▶ [Task requirements]
(A) Summarize the passage on the black-lung tax in two sentences.
(B) From the passage on the black-lung tax, set down word for word the portion starting at "Blackley led research, published" and ending at "rock and coal.".

··· Provided passage

Congress should renew a tax on coal companies that supports medical treatment for miners disabled by black lung and expires at the end of this year. A vicious resurgence of the incurable disease gives lawmakers little choice.
Renewing the tax now would accomplish a dual purpose by clearing the way to return $1 billion to coal-mining regions where the money is already owed, via the RECLAIM Act sponsored by Rep. Hal Rogers of Kentucky.
The legislation would accelerate payments from the Abandoned Mine Lands fund for promoting economic development and repairing environmental damage from mining in places hardest hit by coal’s decline.
Under congressional rules, that spending (even though the money already is there) must be offset with cuts or revenue somewhere else in the budget. Renewing the black-lung tax would provide the offset.
But, even without that incentive, Congress will have to renew the tax because the incidence of the most advanced form of black lung, progressive massive fibrosis, is rapidly increasing, even among miners with less than 20 years on the job.
“An unacceptably large number of younger miners ... have end-stage disease and the only choice is to get a lung transplant or wait it out and die,” David J. Blackley, an epidemiologist at the National Institute for Occupational Safety and Health, told The New York Times.
Blackley led research, published last month, confirming the largest cluster of advanced black lung on record in an area that includes Southeastern Kentucky. More than 400 miners seen at three clinics in southwestern Virginia had PMF. Even that probably understates the black lung resurgence.
What’s the industry response? To push for a rollback of dust-control regulations.
Black lung is caused by breathing coal dust and silica released when miners cut through rock and coal.
In response to the upsurge in black lung, the Obama administration in 2014 issued a new rule that lowered dust exposure limits in coal mines and required more frequent air monitoring. The rule has withstood a court challenge by the industry but now is at risk from a sweeping review of federal regulations announced last year by President Donald Trump.
In 1977, Congress imposed a tax on mined coal to provide benefits to black lung victims whose employers had gone out of business. Coal industry bankruptcies and the industry’s decline have put many sick miners in Kentucky in that spot. In 2008, Congress raised the tax to $1.10 per ton of underground coal and 55 cents per ton of surface-mined coal.
At that time, payments from the Black Lung Disability Trust Fund were in decline. But because of the disease’s increase, payments from the fund to sick miners and their dependents are again increasing.
An energy trade publication, E&E News, recently reported that Rogers wants to keep the current black lung tax rather than let it return to 1977 levels, as it will without congressional action.
Senate Majority Leader Mitch McConnell, who has supported a different version of the RECLAIM Act, should join his fellow Kentuckian in looking out for constituents who sacrificed hugely to keep coal mines running.
Congress should stop stalling and make good on these debts to coal country now.

······
··· Records shown

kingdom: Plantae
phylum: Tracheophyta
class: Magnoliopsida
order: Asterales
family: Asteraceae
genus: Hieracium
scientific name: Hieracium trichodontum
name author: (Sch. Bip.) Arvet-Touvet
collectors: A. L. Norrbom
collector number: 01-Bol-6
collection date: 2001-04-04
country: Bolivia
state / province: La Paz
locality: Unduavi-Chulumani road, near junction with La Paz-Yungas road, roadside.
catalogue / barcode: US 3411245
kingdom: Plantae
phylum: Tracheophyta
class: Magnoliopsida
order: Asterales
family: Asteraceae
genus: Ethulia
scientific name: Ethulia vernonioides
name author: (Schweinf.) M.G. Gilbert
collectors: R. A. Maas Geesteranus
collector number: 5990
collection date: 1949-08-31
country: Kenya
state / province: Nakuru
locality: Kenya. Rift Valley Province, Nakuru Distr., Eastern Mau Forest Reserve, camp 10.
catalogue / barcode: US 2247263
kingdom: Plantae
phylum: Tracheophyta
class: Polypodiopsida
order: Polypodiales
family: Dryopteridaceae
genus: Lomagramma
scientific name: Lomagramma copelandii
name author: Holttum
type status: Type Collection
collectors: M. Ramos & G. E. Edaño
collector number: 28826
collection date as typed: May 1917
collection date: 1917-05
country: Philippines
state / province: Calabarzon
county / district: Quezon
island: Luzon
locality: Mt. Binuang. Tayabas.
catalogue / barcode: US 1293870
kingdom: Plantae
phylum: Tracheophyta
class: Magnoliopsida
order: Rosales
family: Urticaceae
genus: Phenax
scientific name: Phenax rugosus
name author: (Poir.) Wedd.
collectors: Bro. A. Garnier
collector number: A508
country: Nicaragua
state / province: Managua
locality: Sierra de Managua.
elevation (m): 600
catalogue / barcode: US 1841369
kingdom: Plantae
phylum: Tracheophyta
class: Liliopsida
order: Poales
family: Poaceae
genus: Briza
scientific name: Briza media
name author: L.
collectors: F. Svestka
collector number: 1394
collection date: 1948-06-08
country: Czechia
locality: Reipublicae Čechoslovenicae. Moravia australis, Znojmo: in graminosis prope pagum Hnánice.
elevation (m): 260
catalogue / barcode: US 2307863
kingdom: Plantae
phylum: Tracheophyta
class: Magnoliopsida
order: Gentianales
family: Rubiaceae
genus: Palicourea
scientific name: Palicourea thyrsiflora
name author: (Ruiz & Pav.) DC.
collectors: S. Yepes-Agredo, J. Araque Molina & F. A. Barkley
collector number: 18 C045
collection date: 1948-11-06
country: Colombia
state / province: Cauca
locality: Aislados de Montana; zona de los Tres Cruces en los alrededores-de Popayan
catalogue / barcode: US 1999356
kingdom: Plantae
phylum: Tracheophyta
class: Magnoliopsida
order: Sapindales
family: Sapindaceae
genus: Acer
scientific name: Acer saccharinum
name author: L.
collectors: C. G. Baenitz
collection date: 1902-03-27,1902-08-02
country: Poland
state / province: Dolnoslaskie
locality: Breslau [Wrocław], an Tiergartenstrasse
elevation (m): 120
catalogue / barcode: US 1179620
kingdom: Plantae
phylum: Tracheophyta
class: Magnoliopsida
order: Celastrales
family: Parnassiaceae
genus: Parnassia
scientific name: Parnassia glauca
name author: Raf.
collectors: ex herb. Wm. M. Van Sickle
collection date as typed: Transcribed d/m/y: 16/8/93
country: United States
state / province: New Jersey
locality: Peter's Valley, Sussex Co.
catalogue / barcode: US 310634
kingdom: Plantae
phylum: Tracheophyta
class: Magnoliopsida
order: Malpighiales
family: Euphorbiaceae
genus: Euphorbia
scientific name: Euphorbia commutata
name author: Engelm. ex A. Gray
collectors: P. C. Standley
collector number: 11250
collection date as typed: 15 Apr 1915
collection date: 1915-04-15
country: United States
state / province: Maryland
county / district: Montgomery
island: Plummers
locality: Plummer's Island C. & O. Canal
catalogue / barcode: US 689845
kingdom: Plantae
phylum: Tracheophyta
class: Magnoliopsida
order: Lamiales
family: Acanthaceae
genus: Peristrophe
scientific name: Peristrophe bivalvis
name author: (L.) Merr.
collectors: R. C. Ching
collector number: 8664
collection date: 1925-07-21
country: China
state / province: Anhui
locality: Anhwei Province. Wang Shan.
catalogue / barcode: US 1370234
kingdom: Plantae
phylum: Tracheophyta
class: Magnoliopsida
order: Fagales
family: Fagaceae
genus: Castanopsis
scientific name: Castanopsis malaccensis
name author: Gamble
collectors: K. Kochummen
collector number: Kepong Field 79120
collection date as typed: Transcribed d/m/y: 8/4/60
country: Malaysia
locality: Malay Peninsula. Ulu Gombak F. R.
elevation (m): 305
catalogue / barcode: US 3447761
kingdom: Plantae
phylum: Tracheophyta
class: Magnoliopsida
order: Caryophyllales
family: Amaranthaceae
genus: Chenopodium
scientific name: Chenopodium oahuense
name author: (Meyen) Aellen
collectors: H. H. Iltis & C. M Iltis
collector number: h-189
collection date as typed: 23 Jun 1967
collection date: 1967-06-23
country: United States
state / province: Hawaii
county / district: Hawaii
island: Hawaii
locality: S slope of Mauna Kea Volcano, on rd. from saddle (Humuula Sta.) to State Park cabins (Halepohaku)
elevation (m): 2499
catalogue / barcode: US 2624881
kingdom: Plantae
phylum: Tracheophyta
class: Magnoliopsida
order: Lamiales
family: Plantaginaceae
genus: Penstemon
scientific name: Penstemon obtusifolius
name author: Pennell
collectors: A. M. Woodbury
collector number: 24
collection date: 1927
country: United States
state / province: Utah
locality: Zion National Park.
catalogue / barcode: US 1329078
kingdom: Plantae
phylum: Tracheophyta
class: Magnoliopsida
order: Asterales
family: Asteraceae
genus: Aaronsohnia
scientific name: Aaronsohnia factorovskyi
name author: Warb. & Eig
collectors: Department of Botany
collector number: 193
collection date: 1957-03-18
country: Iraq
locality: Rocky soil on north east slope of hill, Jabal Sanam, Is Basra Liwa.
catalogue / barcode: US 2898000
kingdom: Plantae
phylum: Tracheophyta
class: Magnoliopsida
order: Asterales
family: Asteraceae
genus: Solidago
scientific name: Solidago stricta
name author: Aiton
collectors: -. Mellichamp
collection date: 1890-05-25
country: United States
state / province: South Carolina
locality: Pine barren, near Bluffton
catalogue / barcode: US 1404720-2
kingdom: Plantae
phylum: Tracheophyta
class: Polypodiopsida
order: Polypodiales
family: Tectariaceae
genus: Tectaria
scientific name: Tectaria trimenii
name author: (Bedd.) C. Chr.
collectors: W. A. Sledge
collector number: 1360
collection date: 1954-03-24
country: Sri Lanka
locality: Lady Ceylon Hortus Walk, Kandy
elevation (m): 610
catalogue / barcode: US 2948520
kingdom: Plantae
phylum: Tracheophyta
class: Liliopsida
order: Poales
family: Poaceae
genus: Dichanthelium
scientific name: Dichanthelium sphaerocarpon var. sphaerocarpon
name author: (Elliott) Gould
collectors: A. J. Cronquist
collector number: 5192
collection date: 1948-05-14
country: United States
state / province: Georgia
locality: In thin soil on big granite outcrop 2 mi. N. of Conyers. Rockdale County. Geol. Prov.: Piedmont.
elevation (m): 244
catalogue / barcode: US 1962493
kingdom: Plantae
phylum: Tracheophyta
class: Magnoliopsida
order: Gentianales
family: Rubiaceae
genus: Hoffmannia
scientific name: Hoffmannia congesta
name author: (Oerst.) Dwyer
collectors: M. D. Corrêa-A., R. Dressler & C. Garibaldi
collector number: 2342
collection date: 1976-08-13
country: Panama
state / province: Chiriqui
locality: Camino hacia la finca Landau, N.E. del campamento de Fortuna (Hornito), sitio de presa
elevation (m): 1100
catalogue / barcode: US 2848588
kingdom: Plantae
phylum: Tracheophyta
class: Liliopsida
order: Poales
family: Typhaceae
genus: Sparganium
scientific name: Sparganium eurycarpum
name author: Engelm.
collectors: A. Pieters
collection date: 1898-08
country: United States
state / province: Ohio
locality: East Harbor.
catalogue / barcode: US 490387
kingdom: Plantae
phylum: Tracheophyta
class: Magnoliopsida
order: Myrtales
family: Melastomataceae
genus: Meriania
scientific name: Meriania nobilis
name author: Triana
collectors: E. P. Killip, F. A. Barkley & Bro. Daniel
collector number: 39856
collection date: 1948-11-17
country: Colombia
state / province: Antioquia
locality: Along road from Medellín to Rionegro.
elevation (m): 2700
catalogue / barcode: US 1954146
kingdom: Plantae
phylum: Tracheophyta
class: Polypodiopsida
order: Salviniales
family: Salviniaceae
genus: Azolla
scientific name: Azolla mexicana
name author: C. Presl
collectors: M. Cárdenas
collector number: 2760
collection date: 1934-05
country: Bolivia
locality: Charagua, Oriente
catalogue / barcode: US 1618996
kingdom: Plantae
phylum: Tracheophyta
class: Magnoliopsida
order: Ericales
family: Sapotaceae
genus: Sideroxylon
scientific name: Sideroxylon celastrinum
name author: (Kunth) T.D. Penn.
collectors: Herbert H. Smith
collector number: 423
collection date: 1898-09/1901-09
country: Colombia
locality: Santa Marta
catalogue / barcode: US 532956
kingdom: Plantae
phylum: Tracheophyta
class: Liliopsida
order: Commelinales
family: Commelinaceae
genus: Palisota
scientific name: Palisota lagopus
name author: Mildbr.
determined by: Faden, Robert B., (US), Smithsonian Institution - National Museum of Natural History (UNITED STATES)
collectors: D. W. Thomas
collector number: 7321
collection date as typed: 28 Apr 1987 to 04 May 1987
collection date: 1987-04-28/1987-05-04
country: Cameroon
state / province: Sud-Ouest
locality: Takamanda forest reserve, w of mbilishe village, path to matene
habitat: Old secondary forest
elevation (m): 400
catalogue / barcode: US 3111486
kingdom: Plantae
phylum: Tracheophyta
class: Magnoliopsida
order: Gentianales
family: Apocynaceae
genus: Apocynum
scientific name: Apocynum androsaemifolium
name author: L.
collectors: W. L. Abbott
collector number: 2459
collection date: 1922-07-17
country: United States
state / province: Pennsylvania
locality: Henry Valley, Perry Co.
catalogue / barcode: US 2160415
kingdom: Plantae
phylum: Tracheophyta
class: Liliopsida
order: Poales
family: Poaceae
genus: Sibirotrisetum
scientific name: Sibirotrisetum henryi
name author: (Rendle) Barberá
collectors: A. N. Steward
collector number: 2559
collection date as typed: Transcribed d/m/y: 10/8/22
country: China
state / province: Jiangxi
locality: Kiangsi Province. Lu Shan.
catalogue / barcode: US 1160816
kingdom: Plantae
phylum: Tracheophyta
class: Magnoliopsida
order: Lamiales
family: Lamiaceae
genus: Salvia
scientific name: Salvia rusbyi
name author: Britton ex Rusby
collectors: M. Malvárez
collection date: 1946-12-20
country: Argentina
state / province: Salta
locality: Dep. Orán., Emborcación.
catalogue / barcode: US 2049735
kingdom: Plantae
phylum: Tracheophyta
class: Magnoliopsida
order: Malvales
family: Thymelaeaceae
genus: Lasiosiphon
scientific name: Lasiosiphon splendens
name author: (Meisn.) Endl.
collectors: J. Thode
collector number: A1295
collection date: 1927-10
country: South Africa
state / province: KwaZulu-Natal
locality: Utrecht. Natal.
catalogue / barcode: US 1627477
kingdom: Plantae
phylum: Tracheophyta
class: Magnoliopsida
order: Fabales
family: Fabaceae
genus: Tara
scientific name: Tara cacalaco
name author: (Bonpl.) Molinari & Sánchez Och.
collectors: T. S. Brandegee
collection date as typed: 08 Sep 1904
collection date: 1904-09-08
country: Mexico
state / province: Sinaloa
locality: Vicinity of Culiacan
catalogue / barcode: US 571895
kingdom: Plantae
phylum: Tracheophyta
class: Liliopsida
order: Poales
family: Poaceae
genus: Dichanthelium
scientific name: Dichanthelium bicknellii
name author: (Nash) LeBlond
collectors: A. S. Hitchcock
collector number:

······

▶ [Answers to the problems]
(A) The passage argues that Congress should renew an expiring tax on coal companies that funds medical treatment for miners disabled by black lung, because the most advanced form of the disease is rapidly increasing, even among miners with less than 20 years on the job. Renewing the tax would also offset the spending under Rep. Hal Rogers's RECLAIM Act, which would return $1 billion from the Abandoned Mine Lands fund to the coal-mining regions hardest hit by coal's decline.

(B)
Blackley led research, published last month, confirming the largest cluster of advanced black lung on record in an area that includes Southeastern Kentucky. More than 400 miners seen at three clinics in southwestern Virginia had PMF. Even that probably understates the black lung resurgence.
What’s the industry response? To push for a rollback of dust-control regulations.
Black lung is caused by breathing coal dust and silica released when miners cut through rock and coal.